The way most high quality boats are built today, the areas where bulkheads usually begin to rot, and tabbing usually begins to fail, is concealed by finished materials such as cabinetry, decks and trim. Since few surveyors will do destructive testing, and so are unwilling to disassemble a boat enough to see these areas even with good eyes these items are often hard if not impossible to detect.

Standing rigging at or near the ends of its useful (and I emphasize useful) lifespan is not something that can necessarily be visually inspected. Certainly the rigging can be examined for failed terminals and for broken strands, which are the more obvious teletale signs of the end of the lifespan for standing rigging. But standing rigging often fails from fatigue. While anecdotally individual examples of standing rigging may have reportedly survived in use for 30-40 years, if you are going to count on the reliability of your standing rigging through a wide range the wind conditions, then the generally accepted recommendation is to replace standing rigging after 20 or less years of use, no matter how good the rigging looks. This is especially true of the domestically grown varieties of stainless steel rigging typically used on Asian boats.

Mast steps on many Asian boats contain portions of the support system that consist of glassed in wooden components. Over time these elements will often deteriorate. In some cases the failure mode is a slow crushing, which a good surveryor should be able to detect. But in other cases, such as a Tayana that an owner asked me about a few years back, the owner reported that the ''rig suddenly went slack'' and when investigated the glass covering on the mast step support had given way and the wooden block below that covering was found to be completely rotted out.

You did not talk about the condition of the potentially 20 year old Yanmar and the level of dilligence in its maintenance and use.

My overall point here and in my original post is that it is not relevant whether a bad mast step or any other specific problem with any of these so-called "useful lifespan" items is detected by the surveyor. These items all have a fixed life before attention is necessary. Even if these items appear perfect, after twenty years of normal use, they are suspect and as such they affect the fair market value of the boat.

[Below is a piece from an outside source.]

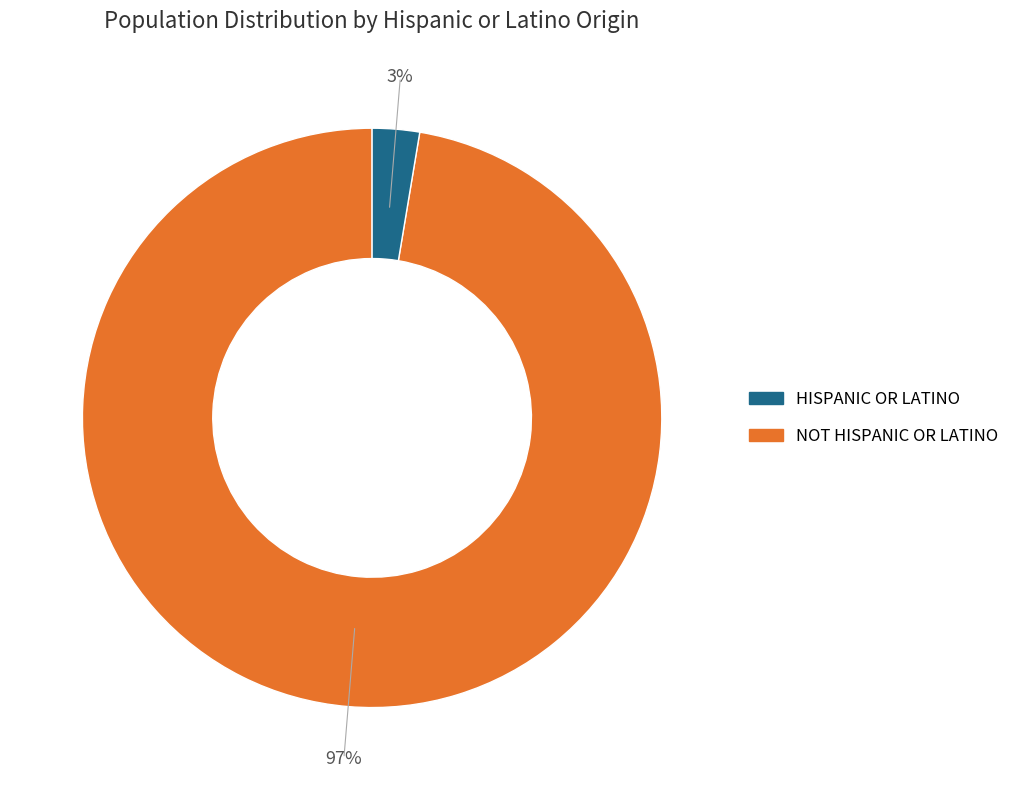

How many slices are in this pie chart?

2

Not having seen the boat, or having heard about its history, use and sailing venue, it is hard to say how by how much.

In any event, my post was not intended to impune your discernment, or the quality of your surveyor. Your original post sounded like you had a question about how good a deal you had gotten on the Nassau and my post was solely intended to provide some information that might assist in allowing you to answer that question for yourself. I appologize if my reply was taken as a personal attack. It was not meant in that manner.